African American Newspapers Forum
Newspaper Success and a Census Substitute found!
I just wanted to share my success with newspapers and to encourage folks to seek out those old editions of newspapers that were printed in the areas your ancestors lived.
I was able to locate microfilmed copies of the Lake City Citizen Reporter/Lake City Reporter (Lake City, FL) held by the University of Florida at Gainesville and borrow 4 rolls via interlibrary loan. When I first saw the listing, I thought there were only a few microfilm that covered the period from 1918-1948--turns out there are at least 15 rolls for that time period and many more which cover up to the 60's!

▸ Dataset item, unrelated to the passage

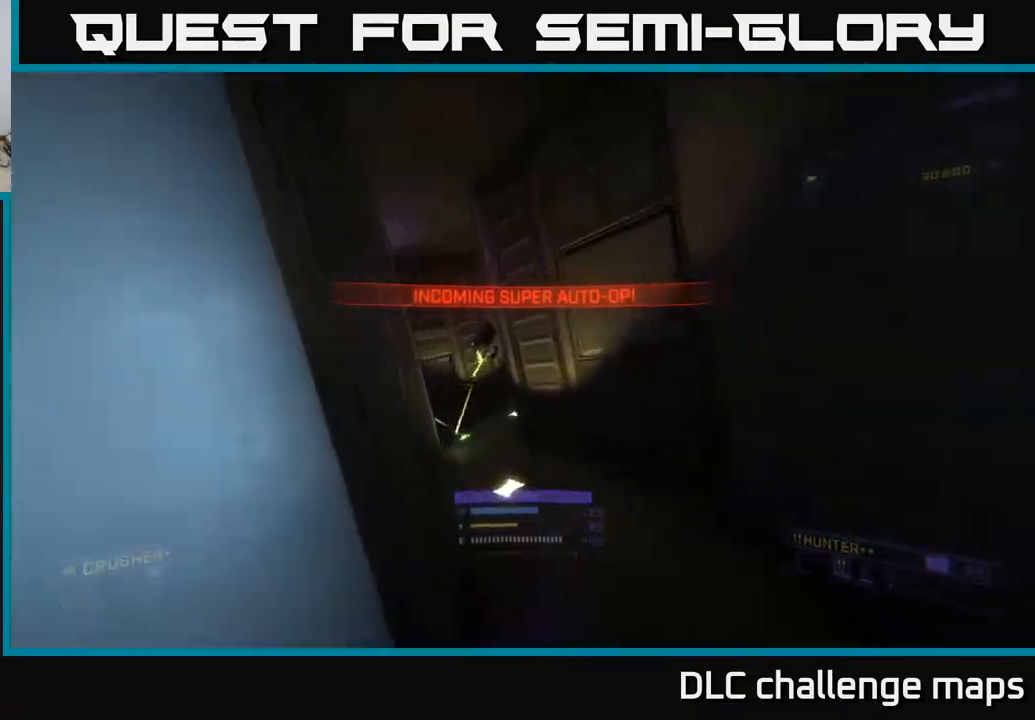
{"buttons": [], "left_stick": "up-left", "right_stick": "right", "events": [[17, "right_stick", "up-left"], [50, "L2", "down"], [133, "L2", "up"], [150, "right_stick", "center"], [183, "left_stick", "up"], [267, "X", "down"], [300, "left_stick", "up-left"], [333, "right_stick", "right"], [417, "X", "up"]]}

(This is going to be a LOOOOONG project)
I have gone through the first two rolls page by page and found several articles of interest to the AA community. One of my succeses was a listing for a property sale in 1919 that involved my 3rd great grand aunt and her husband. My grandmother remembers her father helping an elderly aunt (Aunt Hannah) who owned a hotel on the main street. I had found Aunt Hannah Williams in census records but could never figure out exactly how she was related or who her husband was. The article listed her name and her "husband and first friend" as P.W. Williams. With that info I was able to find a marriage record and realized that I did know who she was but I knew her by her 1st husband's surname Hannah Ashley. I am also now looking for any mention of how her husband, P.W. Williams might have died. I've found him listed in another newspaper blurb in 1924 and I know that Hannah was listed as a widow on the 1930 census. According to my grandmother, he was killed by some white men (KKK?).

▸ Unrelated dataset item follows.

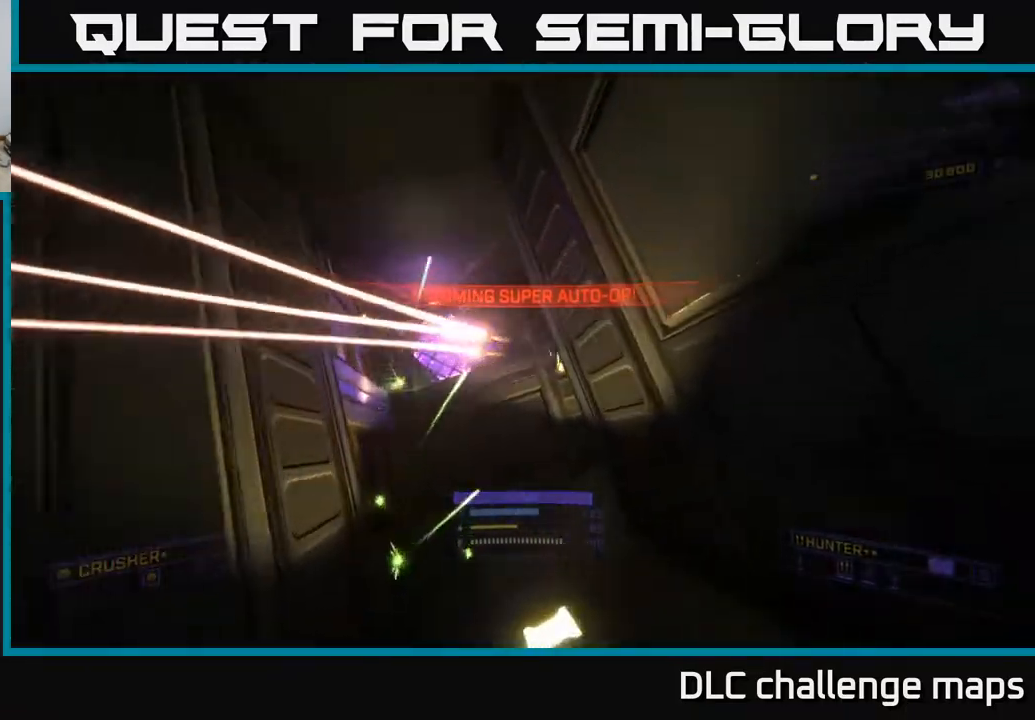
{"buttons": [], "left_stick": "up-left", "right_stick": "right", "events": [[33, "right_stick", "center"], [117, "left_stick", "up"], [200, "right_stick", "up-right"], [267, "left_stick", "up-left"], [433, "right_stick", "right"]]}
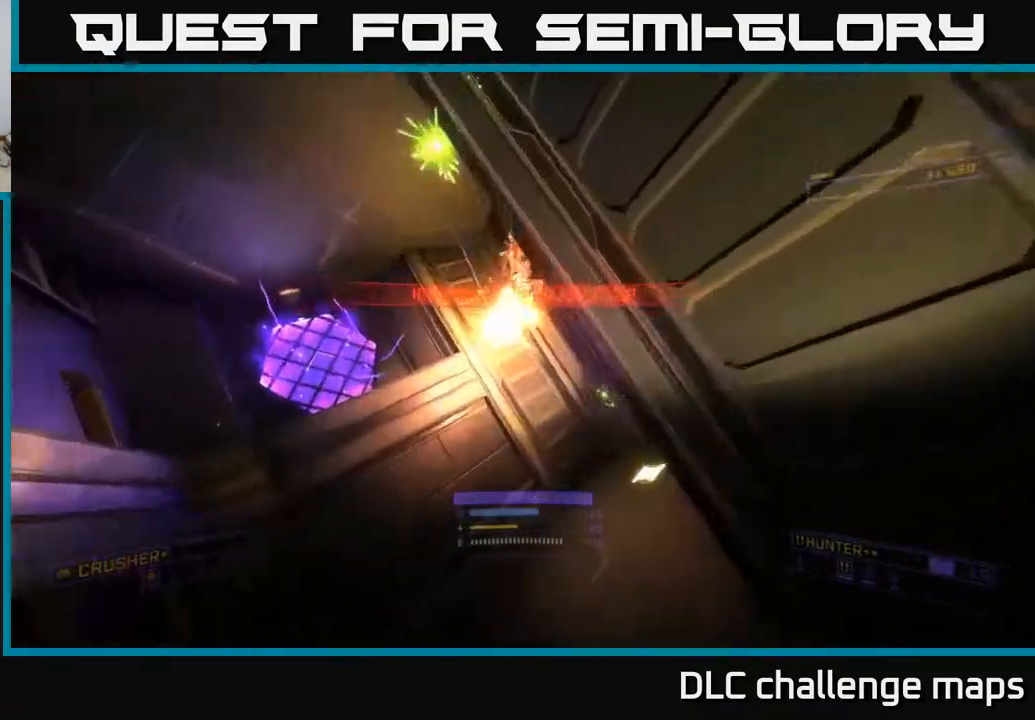
{"buttons": ["A"], "left_stick": "up-left", "right_stick": "up-right", "events": [[267, "right_stick", "up-right"], [300, "A", "down"]]}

Another find was the divorce listing for my 2nd great grand aunt and her husband. I'm hoping to be able to get the court papers if they are available.
The "census substitute" I found is a listing of all Qualified Voters in Columbia County which (so far) has been listed in the newspaper in 1922 and 1924. I am hoping it continues to be listed every two years. I think I'll check to see if there is a local newspaper available between 1890 and 1900 and see if voters were listed then as well--what a goldmine to substitute for the 1890 census!
So be sure to check which local newspapers were printed in the areas your ancestors lived, check college repositories for microfilm, and take advantage of your local library's interlibrary loan to view the film. This is turning out to be a very worthwhile project!